Harster Heating & Cooling
The central air conditioning in my condo died a few weeks ago, and I’ve been working on getting it replaced. The first company I contacted was Harster, a local company here in St. Louis who has serviced my AC in the past.
I was put on hold, and this is where I discovered something really cool. Usually when I’m on hold with a company, there is music or advertising playing in the background. Not so with Harster. Instead, the Harster hold recording is filled with stories, little anecdotes about amusing customer experiences. They’re short, endearing, and actually interesting to listen to.
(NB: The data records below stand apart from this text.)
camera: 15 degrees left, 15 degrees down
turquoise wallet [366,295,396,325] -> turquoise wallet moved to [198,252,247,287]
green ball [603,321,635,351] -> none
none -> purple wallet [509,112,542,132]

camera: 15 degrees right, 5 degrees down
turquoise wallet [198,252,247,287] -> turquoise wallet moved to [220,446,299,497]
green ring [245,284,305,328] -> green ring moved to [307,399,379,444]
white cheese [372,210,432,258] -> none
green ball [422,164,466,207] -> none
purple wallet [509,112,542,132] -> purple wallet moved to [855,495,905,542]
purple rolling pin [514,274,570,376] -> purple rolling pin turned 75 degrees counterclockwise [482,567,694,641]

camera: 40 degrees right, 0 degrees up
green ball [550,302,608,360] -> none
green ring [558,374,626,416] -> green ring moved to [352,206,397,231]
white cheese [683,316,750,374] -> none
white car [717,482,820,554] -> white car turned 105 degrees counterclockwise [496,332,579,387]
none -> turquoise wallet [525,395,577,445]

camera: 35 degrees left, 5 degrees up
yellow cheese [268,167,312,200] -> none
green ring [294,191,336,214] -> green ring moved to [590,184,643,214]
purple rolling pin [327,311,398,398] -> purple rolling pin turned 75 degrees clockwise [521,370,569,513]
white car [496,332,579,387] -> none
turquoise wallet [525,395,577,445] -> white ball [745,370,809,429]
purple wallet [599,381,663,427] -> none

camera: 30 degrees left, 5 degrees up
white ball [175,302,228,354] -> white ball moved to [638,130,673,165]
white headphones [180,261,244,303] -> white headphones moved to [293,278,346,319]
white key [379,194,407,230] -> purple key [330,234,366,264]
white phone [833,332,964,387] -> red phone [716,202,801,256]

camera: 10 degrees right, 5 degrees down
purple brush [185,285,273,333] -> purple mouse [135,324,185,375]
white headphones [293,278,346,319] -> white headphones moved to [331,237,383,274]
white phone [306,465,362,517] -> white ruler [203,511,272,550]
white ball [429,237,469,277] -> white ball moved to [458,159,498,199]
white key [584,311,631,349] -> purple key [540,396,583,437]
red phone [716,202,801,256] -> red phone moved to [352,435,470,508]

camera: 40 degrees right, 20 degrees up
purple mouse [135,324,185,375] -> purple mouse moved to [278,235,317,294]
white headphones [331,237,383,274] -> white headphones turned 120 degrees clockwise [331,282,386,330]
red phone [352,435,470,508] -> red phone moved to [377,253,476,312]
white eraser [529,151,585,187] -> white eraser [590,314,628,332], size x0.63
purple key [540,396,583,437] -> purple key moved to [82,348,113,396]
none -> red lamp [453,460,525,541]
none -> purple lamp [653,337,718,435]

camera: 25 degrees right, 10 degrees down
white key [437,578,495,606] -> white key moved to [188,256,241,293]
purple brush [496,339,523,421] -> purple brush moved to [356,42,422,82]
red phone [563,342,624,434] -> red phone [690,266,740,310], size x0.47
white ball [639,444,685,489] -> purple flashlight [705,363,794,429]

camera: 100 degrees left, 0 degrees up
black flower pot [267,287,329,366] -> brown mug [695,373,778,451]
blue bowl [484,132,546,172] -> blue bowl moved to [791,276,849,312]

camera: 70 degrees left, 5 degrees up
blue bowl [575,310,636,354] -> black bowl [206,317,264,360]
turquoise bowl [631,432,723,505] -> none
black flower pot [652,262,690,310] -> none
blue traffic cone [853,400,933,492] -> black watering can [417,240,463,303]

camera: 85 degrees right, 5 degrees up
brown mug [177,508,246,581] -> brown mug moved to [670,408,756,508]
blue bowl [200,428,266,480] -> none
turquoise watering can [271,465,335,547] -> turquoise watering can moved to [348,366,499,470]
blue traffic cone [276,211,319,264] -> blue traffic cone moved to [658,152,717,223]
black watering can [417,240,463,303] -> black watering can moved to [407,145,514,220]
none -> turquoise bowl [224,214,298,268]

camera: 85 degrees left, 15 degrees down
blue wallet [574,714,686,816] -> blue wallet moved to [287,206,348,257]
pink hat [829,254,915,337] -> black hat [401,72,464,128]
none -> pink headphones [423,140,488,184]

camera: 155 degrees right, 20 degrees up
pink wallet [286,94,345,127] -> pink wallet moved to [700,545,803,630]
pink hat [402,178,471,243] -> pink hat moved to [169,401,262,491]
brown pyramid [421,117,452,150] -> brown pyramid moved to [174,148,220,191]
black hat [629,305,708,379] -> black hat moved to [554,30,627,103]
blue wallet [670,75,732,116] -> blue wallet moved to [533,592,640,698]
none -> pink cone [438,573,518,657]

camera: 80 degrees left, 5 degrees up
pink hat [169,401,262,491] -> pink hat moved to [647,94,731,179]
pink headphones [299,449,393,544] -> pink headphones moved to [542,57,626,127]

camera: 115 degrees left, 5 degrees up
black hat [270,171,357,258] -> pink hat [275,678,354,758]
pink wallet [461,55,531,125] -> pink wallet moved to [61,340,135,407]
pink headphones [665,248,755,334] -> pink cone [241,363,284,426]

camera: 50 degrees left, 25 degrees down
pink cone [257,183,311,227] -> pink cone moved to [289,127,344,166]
I love the unique approach to entertaining customers while they’re on hold. I think it also serves as a loyalty device, as the stories show that Harster has a customer-first philosophy. Some companies do this by sharing testimonials on their website, and I wonder if that method could be enhanced even further using well-crafted, succinct stories.
I was recently on the market for a fun pair of boxer briefs, and someone referred me to MeUndies.com. Right away I noticed something interesting that reminded me of the Stonemaier Champion program: Each product shows a standard price and a membership price at a significant discount.
While I didn’t end up signing up for the membership, I thought it was a pretty powerful tool to encourage customers to give it a try. I really like the visual of the two prices next to each other–it instantly makes me want to know more about the membership.
The potential downside is that if the standard pricing isn’t seen as fair, they may lose customers who don’t want to sign up for the membership and feel like they’re losing out on a better price (it’s their choice, but psychology is weird). I didn’t feel that way with my purchase of turtle boxes at the normal price, though.
I recently went to see the new live-action Aladdin movie, and I was surprised by the sheer power of nostalgia as I watched it. It’s impossible for me to separate my affection for the movie as a child with the quality of the new movie as an adult–I simply couldn’t help but enjoy the film because of the nostalgia factor.
This isn’t a recent phenomenon, but I’ve just become more and more aware of it. I’m sure I’m not alone in being instantly transported back to the ’80s when I hear the opening credits music and logo for Stranger Things, for example.
Board game companies have been using nostalgia as a tool for years (see Boss Monster), and recently I noticed a company using it to fund Space Invaders on Kickstarter. It’s not just the IP–it’s the entire visual design of the game and the accompanying advertising.
Can you think of examples where you are instantly endeared to and interested in something due to the nostalgia factor?
The vast majority of board games are made and assembled in factories that specialize in mass production. But there are other methods of production, one of which Mark at Radical 8 Games is demonstrating on his current Kickstarter, Forks.
With Forks, Mark fully embraced the “humble campaign” strategy by identifying factories for each of the components for his game: cards, rulebook, and box. Each of those factories will be sending the components to Mark, and he’ll handle the assembly at home.
Obviously this method doesn’t scale well, but with 226 backers, Mark is able to handle the assembly and shipping. On some level, depending on how the tariffs work out, we may actually see US publishers use a strategy like this in the future (produce components at a variety of factories and handle assembly in the US). I like to see creators like Mark challenging conventional wisdom.
I’d love to hear your thoughts on these innovations and how they might apply to other companies, products, and projects!